Team:AFCM-Egypt/Proof Of Concept

Software

Immune response profile of the vaccine

In order to simulate the immune response of the VLP-loaded epitopes of our designed vaccine for TNBC, we used C-IMMSIM (https://kraken.iac.rm.cnr.it/C-IMMSIM/) to anticipate the appropriate number of injections considered to have a promising tumour eradication potential based on the prediction of the immune-specific interactions resulted from variable doses of injection to characterize the immune response.

Figure (1) shows no significant difference among the multiple injections of the vaccine along a period of 6 months, in terms of antibody titre. So the vaccine doesn't need to be injected more than once.
Figure (2) shows that as we increase the number of injections, the IFN-g response rises, but the difference between the double and triple doses injection of the vaccine was not as great as the difference between the single and double-doses injection. We also note that the amount of IL-2 increased after each dose.
Figure (3) illustrates that the increase in the number of injections, leads to higher secretion of the IgM antibodies by activated plasma B-cells, but the difference between the double and triple doses was not as great as the difference between the single and double doses injection.
Figure (4) shows that the most efficient presentation of T-helper cells was in favour of the triple injection which nearly showed triple the concentration of active Helper T-cells compared to the single injection, and doubling the concentration using 2 injections.
Figure (5) shows no significant difference among the three injections, in terms of TC cell response, but we note that the triple dose is slightly higher.
Figure (6) represents no remarkable difference between the three injections, whether it's in terms of the availability of Dendritic cell (DC) or Epithelial cell (EP) populations.

From these results, we can conclude that only one injection dose is indicated to achieve targeted immune response without the need for booster doses, as no significant or remarkable difference in the immune response is observed by additional doses in terms of immunoglobulins isotypes, IgM and IgG titres, Cytotoxic T-cells stimulation, interleukins (IL-2, IL-4, IL-6 and IL-10) and cytokines (IFN-γ response) concentration, activation of antibody secreting plasma B-cells, as well as macrophage, dendritic and epithelial cell populations. However, the only parameter in favour of the triple injection was the tripled level of active T-helper cells which reached approximately 9000 cells/mm3. Accordingly, one injection dose of the vaccine seems to be efficient in terms of immune response profile characterization.

An Approach to Deep Learning-Assisted Zero-N Directed Evolution of Proteins

Summary:

Engineering enhanced versions of proteins requires complex processes that integrate various measurements. This process is often overwhelmed by challenges that are specific for each engineering case. Herein, we have proved that algorithms for mutationbal effect prediction can accurately coreelate with fit variants valdiated by expeirmental datasets for scanning mutatgenisis both for indepednent and epistaitic mutational effects.

Figure 1. Shows our pipeline for predicting mutational effects on evolutionary fitness and representing mutants for an unsupervised learning approach to predict fit variants.

Index:

  • Prediction of Independent and Epistatic Effects of mutations.
  • Unsupervised Fitness Prediction for Zero-N Directed Evolution.

(Dataset entries)
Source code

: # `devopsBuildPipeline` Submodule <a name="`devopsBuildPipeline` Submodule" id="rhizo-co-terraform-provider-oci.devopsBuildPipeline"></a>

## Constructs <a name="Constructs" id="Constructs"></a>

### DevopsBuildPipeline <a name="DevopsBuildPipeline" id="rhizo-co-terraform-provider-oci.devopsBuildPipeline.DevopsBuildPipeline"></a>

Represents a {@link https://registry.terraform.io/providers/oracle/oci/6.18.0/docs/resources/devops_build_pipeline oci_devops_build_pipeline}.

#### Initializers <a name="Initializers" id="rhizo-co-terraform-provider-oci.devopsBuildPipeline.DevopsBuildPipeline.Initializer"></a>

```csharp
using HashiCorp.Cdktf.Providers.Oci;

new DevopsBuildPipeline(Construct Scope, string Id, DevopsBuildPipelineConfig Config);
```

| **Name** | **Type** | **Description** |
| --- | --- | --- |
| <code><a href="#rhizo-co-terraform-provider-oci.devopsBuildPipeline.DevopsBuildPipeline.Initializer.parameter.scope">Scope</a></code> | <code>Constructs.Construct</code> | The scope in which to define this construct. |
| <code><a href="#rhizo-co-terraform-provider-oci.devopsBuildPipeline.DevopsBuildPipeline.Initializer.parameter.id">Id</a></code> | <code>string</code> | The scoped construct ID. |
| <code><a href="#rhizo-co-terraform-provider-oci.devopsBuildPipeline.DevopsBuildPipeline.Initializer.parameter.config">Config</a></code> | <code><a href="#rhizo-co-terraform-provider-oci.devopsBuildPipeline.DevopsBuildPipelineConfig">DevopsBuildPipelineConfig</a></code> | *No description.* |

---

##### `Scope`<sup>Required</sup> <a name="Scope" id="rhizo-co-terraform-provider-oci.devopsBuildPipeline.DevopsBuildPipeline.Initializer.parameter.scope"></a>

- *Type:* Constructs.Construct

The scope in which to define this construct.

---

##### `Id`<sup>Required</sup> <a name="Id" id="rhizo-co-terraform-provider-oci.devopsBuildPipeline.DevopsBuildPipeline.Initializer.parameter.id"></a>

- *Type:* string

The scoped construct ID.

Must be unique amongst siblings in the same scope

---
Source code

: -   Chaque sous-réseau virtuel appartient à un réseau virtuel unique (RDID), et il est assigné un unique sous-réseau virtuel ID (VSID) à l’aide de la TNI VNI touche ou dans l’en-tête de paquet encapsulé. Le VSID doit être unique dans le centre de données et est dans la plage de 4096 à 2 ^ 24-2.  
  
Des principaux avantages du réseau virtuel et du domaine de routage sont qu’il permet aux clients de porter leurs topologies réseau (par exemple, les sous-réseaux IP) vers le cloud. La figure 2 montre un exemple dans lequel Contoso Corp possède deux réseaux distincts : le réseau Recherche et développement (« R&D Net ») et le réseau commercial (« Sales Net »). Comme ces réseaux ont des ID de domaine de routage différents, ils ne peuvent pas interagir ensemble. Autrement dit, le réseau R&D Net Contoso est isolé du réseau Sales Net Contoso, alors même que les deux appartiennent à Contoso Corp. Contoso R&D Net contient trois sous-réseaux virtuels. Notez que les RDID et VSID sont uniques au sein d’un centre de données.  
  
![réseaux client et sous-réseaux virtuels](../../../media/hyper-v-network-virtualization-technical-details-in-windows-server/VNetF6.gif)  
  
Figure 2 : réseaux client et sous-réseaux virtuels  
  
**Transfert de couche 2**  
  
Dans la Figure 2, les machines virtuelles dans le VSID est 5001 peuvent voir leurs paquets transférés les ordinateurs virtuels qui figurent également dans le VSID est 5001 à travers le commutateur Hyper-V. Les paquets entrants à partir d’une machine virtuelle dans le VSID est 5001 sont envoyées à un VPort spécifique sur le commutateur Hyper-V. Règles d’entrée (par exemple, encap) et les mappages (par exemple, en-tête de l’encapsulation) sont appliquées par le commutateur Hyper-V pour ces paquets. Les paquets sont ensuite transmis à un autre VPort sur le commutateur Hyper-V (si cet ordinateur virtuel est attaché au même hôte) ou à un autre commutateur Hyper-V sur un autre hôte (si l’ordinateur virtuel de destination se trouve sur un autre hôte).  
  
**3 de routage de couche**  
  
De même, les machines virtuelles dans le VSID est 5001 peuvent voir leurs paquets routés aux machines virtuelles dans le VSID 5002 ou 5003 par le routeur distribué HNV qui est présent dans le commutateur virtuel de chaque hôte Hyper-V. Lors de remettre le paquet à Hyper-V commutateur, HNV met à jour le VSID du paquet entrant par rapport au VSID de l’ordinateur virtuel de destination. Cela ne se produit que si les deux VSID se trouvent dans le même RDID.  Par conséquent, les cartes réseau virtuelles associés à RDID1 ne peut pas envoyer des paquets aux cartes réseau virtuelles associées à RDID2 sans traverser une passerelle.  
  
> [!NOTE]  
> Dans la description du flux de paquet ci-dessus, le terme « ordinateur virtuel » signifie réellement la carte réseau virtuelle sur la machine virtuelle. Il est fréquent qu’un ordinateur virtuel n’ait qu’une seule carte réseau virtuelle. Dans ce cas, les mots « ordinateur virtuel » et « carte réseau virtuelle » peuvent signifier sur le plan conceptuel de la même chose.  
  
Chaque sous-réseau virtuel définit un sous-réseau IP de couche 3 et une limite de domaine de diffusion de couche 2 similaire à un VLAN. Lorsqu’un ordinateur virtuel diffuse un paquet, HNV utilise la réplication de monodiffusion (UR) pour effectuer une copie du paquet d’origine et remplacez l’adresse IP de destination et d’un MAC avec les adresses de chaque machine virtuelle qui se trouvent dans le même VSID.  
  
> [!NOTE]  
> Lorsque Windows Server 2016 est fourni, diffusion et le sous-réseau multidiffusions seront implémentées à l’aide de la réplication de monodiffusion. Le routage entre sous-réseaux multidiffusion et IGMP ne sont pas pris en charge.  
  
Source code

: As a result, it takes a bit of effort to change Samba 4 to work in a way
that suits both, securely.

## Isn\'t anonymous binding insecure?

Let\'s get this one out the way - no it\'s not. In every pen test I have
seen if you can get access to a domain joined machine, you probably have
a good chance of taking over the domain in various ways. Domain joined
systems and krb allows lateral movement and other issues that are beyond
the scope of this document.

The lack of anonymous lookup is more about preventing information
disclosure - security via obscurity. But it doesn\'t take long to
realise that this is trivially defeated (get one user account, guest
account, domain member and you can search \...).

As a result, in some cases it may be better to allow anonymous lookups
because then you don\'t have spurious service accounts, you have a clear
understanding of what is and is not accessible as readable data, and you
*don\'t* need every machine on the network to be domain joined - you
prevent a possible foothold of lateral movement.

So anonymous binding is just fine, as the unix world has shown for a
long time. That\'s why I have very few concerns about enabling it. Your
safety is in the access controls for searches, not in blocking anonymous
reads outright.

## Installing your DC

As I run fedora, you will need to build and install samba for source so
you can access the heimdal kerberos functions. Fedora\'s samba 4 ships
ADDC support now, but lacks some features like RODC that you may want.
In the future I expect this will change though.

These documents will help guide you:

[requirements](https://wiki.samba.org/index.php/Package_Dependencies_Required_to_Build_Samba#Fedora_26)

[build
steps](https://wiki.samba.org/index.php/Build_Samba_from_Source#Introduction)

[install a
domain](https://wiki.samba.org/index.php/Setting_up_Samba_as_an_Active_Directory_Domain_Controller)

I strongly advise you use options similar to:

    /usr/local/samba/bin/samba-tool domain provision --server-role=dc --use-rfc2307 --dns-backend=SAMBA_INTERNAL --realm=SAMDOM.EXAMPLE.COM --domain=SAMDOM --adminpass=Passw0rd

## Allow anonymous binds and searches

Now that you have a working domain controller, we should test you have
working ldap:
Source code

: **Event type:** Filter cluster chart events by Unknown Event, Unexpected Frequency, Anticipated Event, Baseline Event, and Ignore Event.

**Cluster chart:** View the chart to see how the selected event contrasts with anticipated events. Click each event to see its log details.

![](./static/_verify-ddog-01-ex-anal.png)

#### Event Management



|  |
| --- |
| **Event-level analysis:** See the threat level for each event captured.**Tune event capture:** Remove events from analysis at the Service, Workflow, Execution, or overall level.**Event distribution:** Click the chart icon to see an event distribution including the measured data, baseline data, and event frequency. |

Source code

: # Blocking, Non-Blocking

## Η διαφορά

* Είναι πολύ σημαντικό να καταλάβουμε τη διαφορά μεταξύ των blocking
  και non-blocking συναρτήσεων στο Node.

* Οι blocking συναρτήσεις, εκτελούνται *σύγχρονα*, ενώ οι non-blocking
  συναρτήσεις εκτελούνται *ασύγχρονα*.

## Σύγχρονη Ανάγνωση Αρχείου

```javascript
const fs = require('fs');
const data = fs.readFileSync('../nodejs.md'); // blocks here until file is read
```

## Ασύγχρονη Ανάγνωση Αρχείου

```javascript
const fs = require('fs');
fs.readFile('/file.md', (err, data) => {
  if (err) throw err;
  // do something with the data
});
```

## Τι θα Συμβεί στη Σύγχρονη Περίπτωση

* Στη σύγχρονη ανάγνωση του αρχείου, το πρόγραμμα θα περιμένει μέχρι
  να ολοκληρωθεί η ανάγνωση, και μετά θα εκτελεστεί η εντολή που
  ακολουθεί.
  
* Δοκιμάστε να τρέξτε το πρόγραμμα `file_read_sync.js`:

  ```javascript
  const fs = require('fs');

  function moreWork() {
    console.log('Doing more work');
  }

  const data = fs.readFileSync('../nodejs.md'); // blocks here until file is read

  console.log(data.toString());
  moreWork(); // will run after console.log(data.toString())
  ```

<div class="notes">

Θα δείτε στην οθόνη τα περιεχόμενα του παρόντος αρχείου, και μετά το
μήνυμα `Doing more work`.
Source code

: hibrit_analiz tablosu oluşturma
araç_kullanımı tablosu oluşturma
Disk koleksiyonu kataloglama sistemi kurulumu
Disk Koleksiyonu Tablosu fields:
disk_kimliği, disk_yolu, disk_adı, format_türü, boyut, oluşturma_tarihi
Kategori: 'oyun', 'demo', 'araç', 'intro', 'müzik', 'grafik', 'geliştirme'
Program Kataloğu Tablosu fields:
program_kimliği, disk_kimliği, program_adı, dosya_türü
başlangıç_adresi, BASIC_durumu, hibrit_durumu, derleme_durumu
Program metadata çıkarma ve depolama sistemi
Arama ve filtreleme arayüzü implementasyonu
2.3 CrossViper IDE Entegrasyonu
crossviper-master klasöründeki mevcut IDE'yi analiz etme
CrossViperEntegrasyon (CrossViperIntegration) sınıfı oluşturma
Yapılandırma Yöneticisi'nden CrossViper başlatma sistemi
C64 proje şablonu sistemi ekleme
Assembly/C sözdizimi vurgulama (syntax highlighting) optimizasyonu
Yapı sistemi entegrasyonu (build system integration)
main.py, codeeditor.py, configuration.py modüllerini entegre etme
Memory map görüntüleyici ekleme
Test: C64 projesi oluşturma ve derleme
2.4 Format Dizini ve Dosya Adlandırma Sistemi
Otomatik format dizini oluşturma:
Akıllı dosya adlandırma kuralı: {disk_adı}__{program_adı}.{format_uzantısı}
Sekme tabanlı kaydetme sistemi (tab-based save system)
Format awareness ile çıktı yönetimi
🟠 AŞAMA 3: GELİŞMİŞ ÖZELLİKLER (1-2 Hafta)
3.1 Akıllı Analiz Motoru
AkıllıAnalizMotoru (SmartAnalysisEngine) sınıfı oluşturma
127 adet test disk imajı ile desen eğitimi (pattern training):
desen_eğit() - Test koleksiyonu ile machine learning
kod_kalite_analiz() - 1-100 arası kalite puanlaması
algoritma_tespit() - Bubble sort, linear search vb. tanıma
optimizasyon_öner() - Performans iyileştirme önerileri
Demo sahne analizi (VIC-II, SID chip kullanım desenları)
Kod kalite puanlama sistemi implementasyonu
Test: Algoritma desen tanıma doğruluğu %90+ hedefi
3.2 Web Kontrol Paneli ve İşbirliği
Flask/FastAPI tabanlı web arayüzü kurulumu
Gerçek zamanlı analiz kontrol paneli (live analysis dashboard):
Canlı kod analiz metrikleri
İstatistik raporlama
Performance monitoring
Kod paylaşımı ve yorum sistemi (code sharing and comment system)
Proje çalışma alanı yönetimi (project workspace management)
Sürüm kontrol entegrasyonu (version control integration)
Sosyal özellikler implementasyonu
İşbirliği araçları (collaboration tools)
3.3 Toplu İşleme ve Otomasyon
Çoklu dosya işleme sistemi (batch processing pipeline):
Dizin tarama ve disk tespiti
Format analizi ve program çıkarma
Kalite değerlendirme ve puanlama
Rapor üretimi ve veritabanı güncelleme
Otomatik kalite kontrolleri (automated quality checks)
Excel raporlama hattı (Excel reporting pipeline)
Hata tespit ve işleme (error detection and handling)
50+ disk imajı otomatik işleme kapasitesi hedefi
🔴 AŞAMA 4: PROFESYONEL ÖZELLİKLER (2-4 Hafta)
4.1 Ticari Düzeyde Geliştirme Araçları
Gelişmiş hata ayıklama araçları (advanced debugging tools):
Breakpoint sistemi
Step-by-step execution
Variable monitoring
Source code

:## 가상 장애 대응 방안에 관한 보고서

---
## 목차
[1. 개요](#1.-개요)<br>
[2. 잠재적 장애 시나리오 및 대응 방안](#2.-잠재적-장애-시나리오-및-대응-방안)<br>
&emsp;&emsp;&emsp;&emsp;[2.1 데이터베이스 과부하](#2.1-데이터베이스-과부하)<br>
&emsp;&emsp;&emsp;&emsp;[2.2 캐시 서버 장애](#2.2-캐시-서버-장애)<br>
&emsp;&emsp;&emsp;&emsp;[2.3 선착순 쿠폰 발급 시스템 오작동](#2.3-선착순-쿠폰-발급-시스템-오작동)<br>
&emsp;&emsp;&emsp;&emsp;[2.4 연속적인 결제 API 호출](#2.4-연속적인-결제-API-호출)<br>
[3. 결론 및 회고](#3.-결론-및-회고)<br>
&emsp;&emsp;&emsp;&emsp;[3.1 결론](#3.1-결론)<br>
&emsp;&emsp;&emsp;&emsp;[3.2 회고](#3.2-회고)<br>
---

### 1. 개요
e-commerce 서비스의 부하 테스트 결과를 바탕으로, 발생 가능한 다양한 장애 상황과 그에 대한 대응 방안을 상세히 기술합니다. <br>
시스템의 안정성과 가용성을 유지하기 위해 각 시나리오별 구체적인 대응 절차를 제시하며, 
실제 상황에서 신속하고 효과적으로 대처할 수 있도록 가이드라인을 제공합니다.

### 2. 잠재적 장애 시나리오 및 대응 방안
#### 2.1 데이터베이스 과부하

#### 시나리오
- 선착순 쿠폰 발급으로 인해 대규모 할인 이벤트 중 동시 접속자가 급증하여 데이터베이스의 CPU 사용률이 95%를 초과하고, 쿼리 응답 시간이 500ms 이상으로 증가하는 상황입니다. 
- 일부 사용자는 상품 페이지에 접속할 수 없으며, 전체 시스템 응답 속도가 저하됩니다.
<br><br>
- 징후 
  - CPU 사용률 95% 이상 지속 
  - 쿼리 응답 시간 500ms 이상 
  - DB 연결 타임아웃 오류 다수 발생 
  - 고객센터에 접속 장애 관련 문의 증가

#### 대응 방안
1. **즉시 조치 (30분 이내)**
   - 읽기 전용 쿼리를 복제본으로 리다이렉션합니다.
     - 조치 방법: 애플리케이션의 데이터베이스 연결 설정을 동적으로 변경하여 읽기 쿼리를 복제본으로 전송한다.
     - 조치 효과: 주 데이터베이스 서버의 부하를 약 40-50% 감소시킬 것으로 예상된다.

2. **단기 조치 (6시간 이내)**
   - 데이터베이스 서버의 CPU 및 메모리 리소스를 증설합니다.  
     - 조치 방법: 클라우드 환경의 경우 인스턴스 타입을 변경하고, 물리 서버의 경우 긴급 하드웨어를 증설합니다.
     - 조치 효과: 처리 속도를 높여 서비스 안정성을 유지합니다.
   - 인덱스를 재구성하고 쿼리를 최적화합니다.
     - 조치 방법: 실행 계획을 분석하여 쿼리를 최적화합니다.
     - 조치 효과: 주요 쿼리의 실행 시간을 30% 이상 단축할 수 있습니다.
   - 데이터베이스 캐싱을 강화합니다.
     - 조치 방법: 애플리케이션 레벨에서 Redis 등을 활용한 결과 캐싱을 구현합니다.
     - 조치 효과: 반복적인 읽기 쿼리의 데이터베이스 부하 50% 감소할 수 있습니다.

Instructions for the task. Please give a continuation of the AFCM-Egypt proof-of-concept page above, starting right after its last line.

Response for this exercise.
  • Adaptation of our protein engineering method to antibodies.
  • Adaptation of our protein engineering method to RNA-Binding Proteins.

Availability: Notebooks demonstrating the functions and a complete pipeline to run our software on custom proteins are now available on Github

1- Prediction of Independent and Epistatic Effects of mutations

Homologous Sequences Retrieval and Evolutionary Alignments:

Methods:

In our approach to fitness prediction of single and combinatorial mutant libraries, We have based our work on multiple sequence alignments (MSA) of query proteins using different databases including; PDB (Sussman et al., 1998), RefSeq-Protein (O'Leary et al., 2016) and tools including; blastp (Johnson et al., 2008), hhblits (Remmert et al., 2012), ClustalW (Thompson et al., 2003), PSI-BLAST [Altschul et al., 1997] and inspired by Alphafold2 we used MMseqs2 (Steinegger et al., 2017). These alignments can be automatically generated via our functions or provided by the user for further data generation.

Results:

We allow different filtration levels of sequences retrieval and alignment process, dis-allowing; redundant sequences (> 99% of similarity), non-significant e-value sequences, too gapped sequences (>10%) and small coverage sequences (<75%). Subsequently, a consensus sequence is constructed from the alignment at frequency cut-off of 80% which will be used later for further computations.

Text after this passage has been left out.